> [DIRECTIONS] Check every line of the data for the word "group", and copy those that have it.

□ □ □ □ □

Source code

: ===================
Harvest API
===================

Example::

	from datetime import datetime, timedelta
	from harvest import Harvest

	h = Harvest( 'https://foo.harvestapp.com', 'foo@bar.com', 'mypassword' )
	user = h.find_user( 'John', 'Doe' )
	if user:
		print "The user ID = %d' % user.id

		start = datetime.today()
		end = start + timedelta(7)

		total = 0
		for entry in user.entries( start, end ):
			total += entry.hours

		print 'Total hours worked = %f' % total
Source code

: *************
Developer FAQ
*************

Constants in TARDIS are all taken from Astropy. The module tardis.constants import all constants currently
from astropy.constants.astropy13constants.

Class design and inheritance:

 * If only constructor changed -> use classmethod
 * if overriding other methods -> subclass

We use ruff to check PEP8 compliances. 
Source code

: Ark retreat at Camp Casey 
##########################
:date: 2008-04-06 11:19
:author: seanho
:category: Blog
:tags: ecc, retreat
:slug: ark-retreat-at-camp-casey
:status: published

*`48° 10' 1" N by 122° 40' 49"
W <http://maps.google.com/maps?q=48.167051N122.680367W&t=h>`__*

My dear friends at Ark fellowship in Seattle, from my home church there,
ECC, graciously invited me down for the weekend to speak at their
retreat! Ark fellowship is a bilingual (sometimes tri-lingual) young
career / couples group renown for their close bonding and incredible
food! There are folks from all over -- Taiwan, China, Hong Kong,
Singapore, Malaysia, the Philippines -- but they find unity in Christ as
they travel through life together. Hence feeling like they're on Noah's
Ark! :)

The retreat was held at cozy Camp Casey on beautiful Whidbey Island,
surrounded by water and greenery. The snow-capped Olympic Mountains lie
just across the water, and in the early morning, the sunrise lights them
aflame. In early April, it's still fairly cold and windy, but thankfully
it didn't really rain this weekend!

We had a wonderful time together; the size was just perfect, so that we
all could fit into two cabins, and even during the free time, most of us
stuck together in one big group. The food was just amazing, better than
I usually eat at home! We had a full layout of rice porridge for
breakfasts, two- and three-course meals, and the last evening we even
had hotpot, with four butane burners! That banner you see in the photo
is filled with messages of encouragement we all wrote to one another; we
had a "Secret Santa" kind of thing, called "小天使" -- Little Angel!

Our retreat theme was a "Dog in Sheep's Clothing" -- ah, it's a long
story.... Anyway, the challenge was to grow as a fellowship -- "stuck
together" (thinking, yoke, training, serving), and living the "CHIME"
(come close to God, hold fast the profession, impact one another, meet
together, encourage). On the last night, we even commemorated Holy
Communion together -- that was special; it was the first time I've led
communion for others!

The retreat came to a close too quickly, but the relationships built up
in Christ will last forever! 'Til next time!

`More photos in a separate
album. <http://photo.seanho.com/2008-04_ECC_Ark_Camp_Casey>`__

□ □ □ □ □

> [RESULT OF THE EXERCISE]
career / couples group renown for their close bonding and incredible
stuck together in one big group. The food was just amazing, better than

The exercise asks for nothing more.